The PIOMAS graphs at the Polar Science Center of the Applied Physics Laboratory at the University of Washington have been updated. It reached an all-time low of 4.4 thousand km3 last month, but went down some more as we can see on Larry Hamilton's stack graph (Larry also wrote a great blog post discussing these numbers):
So the new record minimum volume is 4.0 thousand cubic kilometers.
Here is the current volume as modeled by the folks from the APL/PSC:
And the volume anomaly:
Let me stress that these volume numbers aren't observed data, but are calculated using the Pan-Arctic Ice Ocean Modeling and Assimilation System (PIOMAS, Zhang and Rothrock, 2003). The real numbers probably aren't off by much, and I base this on some snippets of information like the ice thickness measured at the North Pole by the Polarstern crew and buoy information, but we can't know for sure until the CryoSat-2 team starts churning out some well-calibrated numbers and ice thickness maps.

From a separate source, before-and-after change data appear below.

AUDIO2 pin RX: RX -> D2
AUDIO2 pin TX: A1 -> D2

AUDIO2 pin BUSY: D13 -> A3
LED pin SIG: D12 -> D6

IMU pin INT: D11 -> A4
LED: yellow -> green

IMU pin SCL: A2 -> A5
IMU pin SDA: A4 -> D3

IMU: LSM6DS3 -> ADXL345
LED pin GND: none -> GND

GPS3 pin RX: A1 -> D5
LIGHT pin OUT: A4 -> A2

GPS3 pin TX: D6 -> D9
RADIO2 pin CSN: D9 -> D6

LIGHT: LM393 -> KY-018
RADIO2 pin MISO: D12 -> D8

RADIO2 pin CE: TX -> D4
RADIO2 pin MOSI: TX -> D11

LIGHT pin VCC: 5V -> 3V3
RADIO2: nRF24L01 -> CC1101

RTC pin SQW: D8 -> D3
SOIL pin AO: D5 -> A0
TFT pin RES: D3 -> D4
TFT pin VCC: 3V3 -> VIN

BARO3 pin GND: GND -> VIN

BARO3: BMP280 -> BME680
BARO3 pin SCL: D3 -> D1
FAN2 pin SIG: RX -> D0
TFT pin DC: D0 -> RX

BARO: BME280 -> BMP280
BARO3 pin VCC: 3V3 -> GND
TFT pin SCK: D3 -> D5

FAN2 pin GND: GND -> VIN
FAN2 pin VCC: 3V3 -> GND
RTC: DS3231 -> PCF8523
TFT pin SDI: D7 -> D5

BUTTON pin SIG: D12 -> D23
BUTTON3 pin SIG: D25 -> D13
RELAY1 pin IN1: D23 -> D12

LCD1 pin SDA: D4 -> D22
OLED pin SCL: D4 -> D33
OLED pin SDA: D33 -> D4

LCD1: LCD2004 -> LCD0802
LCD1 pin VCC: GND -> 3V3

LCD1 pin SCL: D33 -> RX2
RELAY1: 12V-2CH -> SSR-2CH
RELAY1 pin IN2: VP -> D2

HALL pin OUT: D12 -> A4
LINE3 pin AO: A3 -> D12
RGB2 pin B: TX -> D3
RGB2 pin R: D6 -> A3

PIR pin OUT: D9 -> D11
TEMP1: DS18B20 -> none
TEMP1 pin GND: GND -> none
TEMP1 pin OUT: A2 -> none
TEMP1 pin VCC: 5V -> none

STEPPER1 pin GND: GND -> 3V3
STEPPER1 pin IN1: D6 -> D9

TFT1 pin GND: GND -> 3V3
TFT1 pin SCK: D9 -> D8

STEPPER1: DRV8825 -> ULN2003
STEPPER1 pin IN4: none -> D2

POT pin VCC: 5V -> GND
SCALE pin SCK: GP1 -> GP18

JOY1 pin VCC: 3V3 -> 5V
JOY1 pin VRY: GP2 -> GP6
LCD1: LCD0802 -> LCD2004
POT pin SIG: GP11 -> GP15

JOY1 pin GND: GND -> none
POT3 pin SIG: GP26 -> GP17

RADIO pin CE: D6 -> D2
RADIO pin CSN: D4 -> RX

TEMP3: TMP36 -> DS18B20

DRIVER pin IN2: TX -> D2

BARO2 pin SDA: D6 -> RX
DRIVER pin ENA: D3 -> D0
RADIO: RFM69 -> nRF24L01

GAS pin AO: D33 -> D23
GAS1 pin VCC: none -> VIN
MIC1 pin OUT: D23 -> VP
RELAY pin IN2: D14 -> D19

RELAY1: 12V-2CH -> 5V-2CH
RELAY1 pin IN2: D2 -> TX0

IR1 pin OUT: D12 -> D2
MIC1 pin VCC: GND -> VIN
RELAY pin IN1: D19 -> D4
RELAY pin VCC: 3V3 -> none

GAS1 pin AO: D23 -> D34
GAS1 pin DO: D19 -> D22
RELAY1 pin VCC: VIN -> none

As always Wipneus was faster than the speed of light (or neutrinos if you prefer) and updated his graphs. Here is his graph showing all the yearly trend lines in the period 2002-2011:
Wipneus has one last graph that shows a little bit more clearly that the current number actually is right on (or just below) the projected exponential downward trend:
Whether the decline will continue in exponential fashion, remains to be seen of course. But it's low. Very, very low.